[WORK ITEM]
Please extend the article on the Muskingum Watershed Conservancy District fracking lawsuit, picking up after its last sentence.

[EXERCISE TEXT]
====================
The deed, according to court documents, provided that the parcel of land would revert back to the ownership of the federal government if Muskingum Watershed Conservancy District “alienated or attempted to alienate it” or if the MWCD stopped using the land for recreation, conservation or reservoir-development purposes.

But the conservancy district later sold rights to hydraulic fracturing operations on the land and three Ohio residents, Leatra Harper, Steven Jansto and Leslie Harper, filed an action in the U.S. District Court for the Northern District of Ohio.

The residents alleged that the sale of fracking rights violated the deed restrictions, triggered the reversion clause and that the MWCD could be held liable under the False Claims Act for knowingly withholding property from the federal government.

The district court dismissed the case and the circuit court’s majority came to the same conclusion in an opinion authored by Judge Danny Boggs.

“The False Claims Act imposes civil liability on any person who fraudulently — or, under certain circumstances, knowingly — deprives the United States of property,” Boggs wrote. “As the act’s name suggests, liability under the act often arises for the submission of false claims to the government.”

The FCA provides for fines and treble damages against anyone who “knowingly conceals or knowingly and improperly avoids or decreases an obligation to pay or transmit money or property to the government.”

In order to promote the enforcement of the FCA, Congress included a provision under which whistleblowers may bring civil actions on behalf of the government for violations of the act.

But in an effort to discourage opportunistic lawsuits, Congress also placed limitations on the whistleblower provision among which publicly disclosed information is exempt from suit.

Case summary states that, five years ago, when the MWCD began negotiating several lease agreements to grant private firms the right to develop subsurface oil and gas reserves on the land that it received from the U.S. government in 1949, the MWCD issued several press releases and held public hearings about the proposed leases, which local newspapers covered extensively.

“MWCD also posted the lease documents to its website, and ultimately executed several leases between 2011 and 2014,” Boggs wrote.
====================
[COLLECTED MATERIAL]
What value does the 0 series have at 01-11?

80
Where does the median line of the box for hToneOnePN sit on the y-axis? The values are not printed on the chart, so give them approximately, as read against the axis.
====================
[ANSWER TO THIS PROBLEM]
When the Ohio residents who opposed the fracking plans discovered the restrictions in the deed, they reasoned that MWCD’s attempt to lease fracking rights was an attempt to “alienate” the land which triggered the reversal clause and resulted in the MWCD’s improper possession of federal land.

After considering whether to involve itself in the suit brought on its behalf, the U.S. government declined to intervene.

In ruling to dismiss the case, the district court noted the public nature of the fracking leases and held that the residents’ action was barred by the FCA’s public disclosure provision.

It also ruled that the residents failed to show that the MWCD knowingly took actions to avoid an obligation to the government. The circuit court agreed.

“The relators’ complaint must allege facts that create the inference that MWCD knew that the relevant deed restrictions required it to deliver property to the United States, or that it ‘acted in deliberate ignorance’ or in ‘reckless disregard’ of this fact,” Boggs wrote. “The relators have failed to satisfy this burden.

“In this case, neither the relators’ complaint nor their proposed amended complaint includes facts that show how MWCD would have known that the fracking leases violated the deed restrictions or how MWCD ‘acted in deliberate ignorance’ or in ‘reckless disregard’ of that fact.”

The majority held that the residents did not show “anything more than a possibility that MWCD acted unlawfully.”

Boggs was joined by Judge Ralph Guy to rule that the residents failed to prove that MWCD knowingly withheld property from the federal government and they affirmed the judgment of the lower court.

In her dissent, Judge Karen Moore agreed with the majority’s interpretation of statutory language but held that the residents presented sufficient factual allegations to draw a reasonable inference that MWCD knowingly avoided an obligation to the government.

The case is cited United States ex rel. Harper, et al. v. Muskingum Watershed, case No. 15-4406.